J’étais le disciple inconditionnel, tu pouvais me demander ce que tu voulais.

C’est-à-dire qu’à une époque obéir à la lettre présentait pour toi un bénéfice secondaire, ça servait à te décharger de toute responsabilité personnelle. Alors qu’être vraiment à l’écoute, c’est aussi prendre la responsabilité de la demande qui a été faite.

C’est ça.

Je t’avais dit plusieurs fois que tu n’étais pas ici pour rester un disciple inconditionnel, mais pour être toi-même. L’enseignement, c’est pour être soi-même.

En Inde, on appelle les disciples des dévots. Je ne supporte pas cette dévotion ! Ce genre d’obéissance, ça n’a pas de sens, c’est à casser. Chandra Swami disait : « je ne souhaite pas que vous agissiez comme ce dévot, une vache qui erre et qui obéit ». Mais chez toi ce n’était pas vraiment de la dévotion, c’était plutôt le manque de confiance en toi qui te faisait agir de la sorte.

Oui, je ne voulais pas prendre de risque. Chaque chose qu’on fait a des conséquences, la moindre chose, la moindre parole qu’on prononce a des conséquences.
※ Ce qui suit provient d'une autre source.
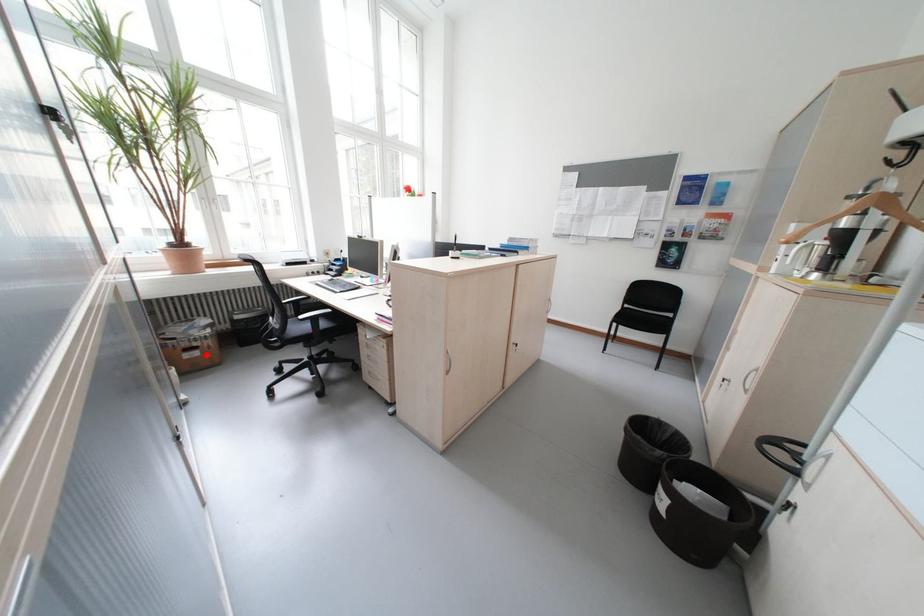
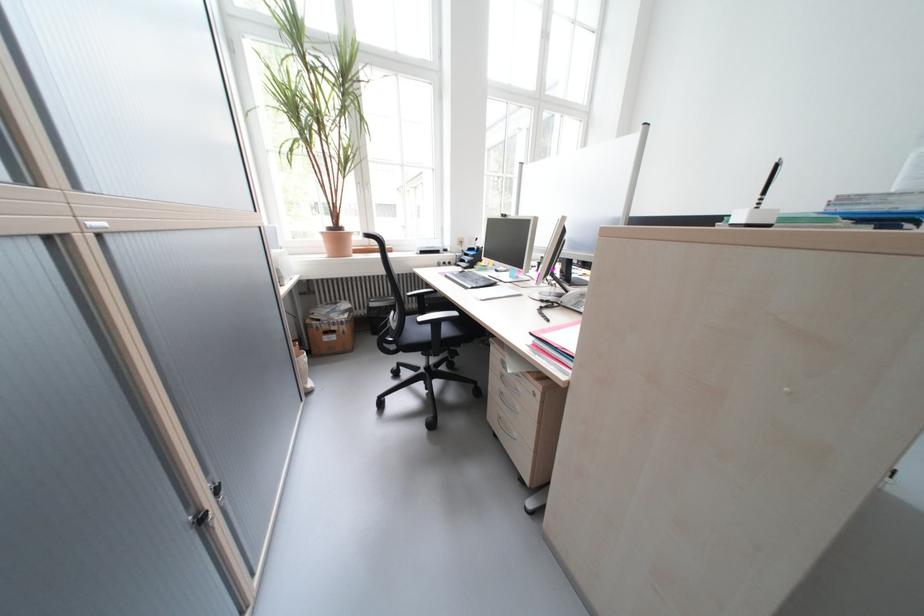
Question: I am providing you with two images of the same scene from different viewpoints. A red point is marked on the first image. Can you still see the location of the red point in image 2?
À une époque, je me suis rendu compte que ce que je faisais pouvait blesser les autres, et je ne savais pas gérer ça, ça sortait de moi sous une forme non éduquée qui blessait autrui. Et un jour j’ai pris la décision de fermer les volets, de ne plus prendre de responsabilités.

C’est ça.

Mais ça aussi ça s’en va si on en prend conscience, c’est un mécanisme.

Oui.

Ce que tu viens de dire m’évoque autre chose. Le fait que tu obéisses à la consigne à la lettre, te conditionnait à transmettre la consigne également à la lettre. Ce n’était plus dans la spontanéité, tu faisais la photocopie de la demande. Ça pose la question de l’autonomie.

Oui tout à fait. Je n’étais pas encore sorti de ce qu’on vient d’évoquer à propos de la responsabilité. Je ne voyais pas d’autre comportement possible pour moi, autrement c’était l’enfer. D’ailleurs à cette époque-là j’avais beaucoup de mal à accueillir la souffrance nécessaire, je la fuyais par toutes les issues possibles.